It’s weather like what we have experienced over the last seven days, that puts a lot of beef farmers off turning cattle out early. ‘I’m only putting them out if they can stay out’ is the common mind-set. If everyone were to follow this theory, there wouldn’t be a beef animal outside until the first week in April each year.
Fair enough, some springs simply don’t offer the opportunity to get to grass early. However, I don’t think there can be many excuses for not getting some grazing in since the beginning of February this year. After all, for those that worked so hard to follow an autumn grazing planner and build up decent grass covers in the back-end, isn’t it all in vain unless you are willing to try and get it grazed early?
Despite having to re-house at the weekend, one farmer that certainly doesn’t regret an early turn-out is Brian Doran, Co Wicklow’s representative in the Teagasc/Irish Farmers Journal BETTER farm beef challenge. Brian is operating a steer- and heifer-beef system on 44ha just outside the village of Carnew. Since the beginning of the programme, he has slightly increased his suckler cow numbers to 47 calving this spring.
An example of the clean-outs achieved.
However, having placed such a strong emphasis on grassland management in the first two years of the programme, Brian is eager to maximise the benefits of this. With 45 of his own 2018-born steers and heifers for grazing in 2019, he also has an additional 39 one-year-old cattle on the farm at present. A combination of calves that were reared in 2018 and weanlings that were purchased at the end of the year.
Forty-seven cows and calves, plus 84 one- to two- year olds will give Brain a stocking rate of 2.5LU/ha across the entire farm, or 3.4LU/ha when silage ground is excluded.
Almost three weeks ago, Brian started to let out the first of his cows and new-born calves. Soon after that, all 84 stores were let out. Up until last weekend, Brian had a total 15 cows and calves and 84 stores at grass. It was text-book spring grazing with clean-outs of 4-5cm, little-to-no ground damage, 25 units of urea spread on the whole farm and absolutely no supplementary feed going out, except hi-mag licks to cows. Between 25-30% (six paddocks) of the grazing platform were grazed.
Doing the daily stock-check on Sunday morning left Brian pondering over the need to bring stock back in, or not. It wasn’t so much the rain that had fallen, but more so the rain and cold that was on the way.
“I brought in the 84 stores and six of the cows and calves in less than an hour on Sunday morning”, Brain said. “There hadn’t been any damage done at that point, but with the rain and the cold on the way, I thought it was best to take them off in case they did do harm.” Nine cows and calves remained out.
Brian openly admits he doesn’t regret turning them out, and nor should he. There are three main reasons for early turn-out on any farm; lower feeding costs, improved grass quality in the second and third rotations, and increased quantities of grass grown on the farm annually. For Brian, all three of these were achieved.
“The 84 weanlings were eating 1.5t of silage each day. With those, along with 15 cows out of the yard, I’ve probably saved between 25-30t straight away,” he said.

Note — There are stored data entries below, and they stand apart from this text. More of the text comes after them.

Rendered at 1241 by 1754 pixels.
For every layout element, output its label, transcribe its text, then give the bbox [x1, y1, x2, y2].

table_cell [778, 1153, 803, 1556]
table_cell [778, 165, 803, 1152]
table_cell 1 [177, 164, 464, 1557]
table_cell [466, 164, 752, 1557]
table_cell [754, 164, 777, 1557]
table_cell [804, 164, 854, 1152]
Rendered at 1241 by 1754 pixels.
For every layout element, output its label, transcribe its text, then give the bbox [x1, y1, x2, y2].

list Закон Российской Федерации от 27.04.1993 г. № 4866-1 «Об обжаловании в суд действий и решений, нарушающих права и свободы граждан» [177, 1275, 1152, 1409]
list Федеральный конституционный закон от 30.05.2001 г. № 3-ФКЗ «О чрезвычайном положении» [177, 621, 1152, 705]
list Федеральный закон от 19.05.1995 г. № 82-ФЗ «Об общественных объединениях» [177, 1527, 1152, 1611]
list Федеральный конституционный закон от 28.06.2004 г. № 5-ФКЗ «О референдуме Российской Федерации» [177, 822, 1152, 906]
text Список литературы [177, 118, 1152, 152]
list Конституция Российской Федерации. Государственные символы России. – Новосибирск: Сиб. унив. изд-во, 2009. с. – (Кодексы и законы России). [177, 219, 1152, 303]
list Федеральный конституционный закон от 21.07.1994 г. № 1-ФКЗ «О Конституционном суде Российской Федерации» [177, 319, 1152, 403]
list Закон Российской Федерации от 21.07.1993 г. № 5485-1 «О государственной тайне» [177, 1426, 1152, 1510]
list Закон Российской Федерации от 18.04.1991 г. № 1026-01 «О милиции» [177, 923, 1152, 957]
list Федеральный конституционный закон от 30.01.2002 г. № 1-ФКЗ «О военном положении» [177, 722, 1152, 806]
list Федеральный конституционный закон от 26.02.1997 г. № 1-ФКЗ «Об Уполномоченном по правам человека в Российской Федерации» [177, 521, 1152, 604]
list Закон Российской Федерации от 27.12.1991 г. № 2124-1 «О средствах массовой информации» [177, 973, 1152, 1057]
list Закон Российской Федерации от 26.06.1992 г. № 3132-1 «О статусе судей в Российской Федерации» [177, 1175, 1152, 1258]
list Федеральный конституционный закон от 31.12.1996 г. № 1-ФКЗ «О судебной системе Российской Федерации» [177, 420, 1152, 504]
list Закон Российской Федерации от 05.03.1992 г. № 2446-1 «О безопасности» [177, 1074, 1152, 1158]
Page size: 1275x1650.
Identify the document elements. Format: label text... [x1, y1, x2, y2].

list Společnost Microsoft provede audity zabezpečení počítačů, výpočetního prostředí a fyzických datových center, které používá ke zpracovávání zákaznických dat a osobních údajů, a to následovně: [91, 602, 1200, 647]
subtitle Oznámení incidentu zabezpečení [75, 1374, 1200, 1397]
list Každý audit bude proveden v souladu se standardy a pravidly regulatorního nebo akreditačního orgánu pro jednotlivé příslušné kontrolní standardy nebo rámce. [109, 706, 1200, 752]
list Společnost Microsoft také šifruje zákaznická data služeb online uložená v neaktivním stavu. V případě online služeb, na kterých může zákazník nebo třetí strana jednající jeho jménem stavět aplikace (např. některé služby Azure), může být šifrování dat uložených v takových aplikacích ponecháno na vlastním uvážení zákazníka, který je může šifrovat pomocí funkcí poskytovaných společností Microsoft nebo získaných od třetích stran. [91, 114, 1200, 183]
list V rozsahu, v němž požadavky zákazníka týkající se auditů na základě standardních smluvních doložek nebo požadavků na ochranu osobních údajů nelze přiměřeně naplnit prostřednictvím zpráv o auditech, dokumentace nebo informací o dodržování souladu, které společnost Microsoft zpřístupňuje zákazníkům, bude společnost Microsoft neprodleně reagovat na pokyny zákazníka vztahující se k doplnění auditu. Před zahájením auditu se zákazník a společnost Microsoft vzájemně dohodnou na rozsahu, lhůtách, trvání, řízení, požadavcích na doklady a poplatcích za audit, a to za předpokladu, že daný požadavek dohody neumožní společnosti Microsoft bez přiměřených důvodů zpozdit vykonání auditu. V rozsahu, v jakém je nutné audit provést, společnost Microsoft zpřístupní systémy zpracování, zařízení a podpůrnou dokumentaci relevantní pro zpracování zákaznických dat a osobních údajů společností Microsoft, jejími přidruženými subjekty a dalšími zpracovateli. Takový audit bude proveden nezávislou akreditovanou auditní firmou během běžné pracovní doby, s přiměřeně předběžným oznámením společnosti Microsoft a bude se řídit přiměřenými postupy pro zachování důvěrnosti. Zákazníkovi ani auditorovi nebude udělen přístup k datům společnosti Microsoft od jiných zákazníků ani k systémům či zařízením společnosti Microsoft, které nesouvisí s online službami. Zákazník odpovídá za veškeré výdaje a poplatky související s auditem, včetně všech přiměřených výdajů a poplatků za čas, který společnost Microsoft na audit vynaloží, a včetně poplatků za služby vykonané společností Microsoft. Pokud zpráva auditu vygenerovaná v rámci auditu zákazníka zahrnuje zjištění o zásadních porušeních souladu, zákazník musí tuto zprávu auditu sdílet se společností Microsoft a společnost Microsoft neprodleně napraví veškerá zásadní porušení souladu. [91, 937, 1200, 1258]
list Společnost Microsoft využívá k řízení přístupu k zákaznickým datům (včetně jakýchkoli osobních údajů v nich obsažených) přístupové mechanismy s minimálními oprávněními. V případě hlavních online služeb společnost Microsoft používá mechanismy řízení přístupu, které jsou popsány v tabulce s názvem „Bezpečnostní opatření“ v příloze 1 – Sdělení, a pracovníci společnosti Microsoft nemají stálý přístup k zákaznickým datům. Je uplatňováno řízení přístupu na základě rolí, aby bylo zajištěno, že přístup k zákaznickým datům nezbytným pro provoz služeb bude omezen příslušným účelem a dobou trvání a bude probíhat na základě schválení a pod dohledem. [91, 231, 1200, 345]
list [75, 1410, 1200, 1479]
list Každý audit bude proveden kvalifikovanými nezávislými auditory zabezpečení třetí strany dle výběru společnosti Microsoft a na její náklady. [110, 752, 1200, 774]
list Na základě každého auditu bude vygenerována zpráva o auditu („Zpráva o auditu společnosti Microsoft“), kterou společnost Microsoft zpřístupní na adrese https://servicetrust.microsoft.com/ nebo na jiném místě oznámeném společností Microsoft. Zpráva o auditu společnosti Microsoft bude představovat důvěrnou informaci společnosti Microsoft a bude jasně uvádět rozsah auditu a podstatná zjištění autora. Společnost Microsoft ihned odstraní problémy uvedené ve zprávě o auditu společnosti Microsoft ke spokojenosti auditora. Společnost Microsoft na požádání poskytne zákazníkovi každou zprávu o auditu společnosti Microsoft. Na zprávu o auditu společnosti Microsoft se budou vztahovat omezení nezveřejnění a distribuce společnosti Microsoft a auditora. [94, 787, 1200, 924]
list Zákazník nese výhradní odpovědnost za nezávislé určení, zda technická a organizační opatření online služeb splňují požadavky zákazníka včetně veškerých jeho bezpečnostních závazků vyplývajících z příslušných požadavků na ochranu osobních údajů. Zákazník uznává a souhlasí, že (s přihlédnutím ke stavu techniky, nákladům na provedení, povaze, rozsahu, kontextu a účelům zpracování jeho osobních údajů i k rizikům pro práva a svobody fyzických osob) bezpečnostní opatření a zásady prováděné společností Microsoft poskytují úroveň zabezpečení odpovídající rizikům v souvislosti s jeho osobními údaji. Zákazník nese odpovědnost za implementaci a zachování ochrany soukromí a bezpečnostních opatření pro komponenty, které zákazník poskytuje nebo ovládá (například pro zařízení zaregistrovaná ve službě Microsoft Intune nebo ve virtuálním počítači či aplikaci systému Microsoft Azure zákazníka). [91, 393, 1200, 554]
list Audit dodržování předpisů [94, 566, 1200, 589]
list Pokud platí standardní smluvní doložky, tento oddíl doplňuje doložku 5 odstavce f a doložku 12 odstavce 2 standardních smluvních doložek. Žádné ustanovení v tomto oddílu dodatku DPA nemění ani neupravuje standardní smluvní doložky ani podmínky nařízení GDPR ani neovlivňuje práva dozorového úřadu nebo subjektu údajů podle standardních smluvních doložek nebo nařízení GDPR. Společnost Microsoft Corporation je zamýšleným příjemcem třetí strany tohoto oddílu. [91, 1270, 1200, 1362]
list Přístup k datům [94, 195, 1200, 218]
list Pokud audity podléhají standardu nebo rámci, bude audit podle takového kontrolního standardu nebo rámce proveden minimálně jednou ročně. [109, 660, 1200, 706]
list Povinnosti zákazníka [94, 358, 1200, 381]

Furthermore, having walked the farm on Monday with Brian, BETTER farm adviser Tommy Cox and local B&T adviser Eoin Woulfe, the most impressive part was certainly the clean-outs in each paddock. Well below 5cm was being achieved.
These have since received slurry and, as a result, look certain to push out a very high-quality sward in the next rotation. For Brian, the most intriguing aspect of the early turnout has been the extent of the re-growths in the grazed paddocks.
A lot of farmers across the country have been doubting the higher-than-normal growth rates displayed on PastureBase over the last month. In many cases, it is much lower than what is being reported but this is only on ground that hasn’t been grazed.
Growth is very minimal as the plant is dormant after the winter. Grazing grass has the effect of stimulating growth in the plant and therefore, it is in the grazed paddocks that excellent growth rates are being achieved. Think of how your lawn reacts when you cut it for the first time - once you start, it will keep growing.
An eye on the weather
While most grazing is at a standstill for now due to the weather, it is important to be ready to get to grass when conditions do allow.
“As soon as the weather lets me, I’ll be putting everything back out again,” Brian highlighted.
“I’ll be able to get them out in less than an hour and the good thing is they know what they are at so they will settle quickly.”
He added: “To be fair to the programme and to my advisers they have always pushed me to work on grassland management and getting cattle out early. I’d definitely say I’ve shortened my winter by two or three months because of it.”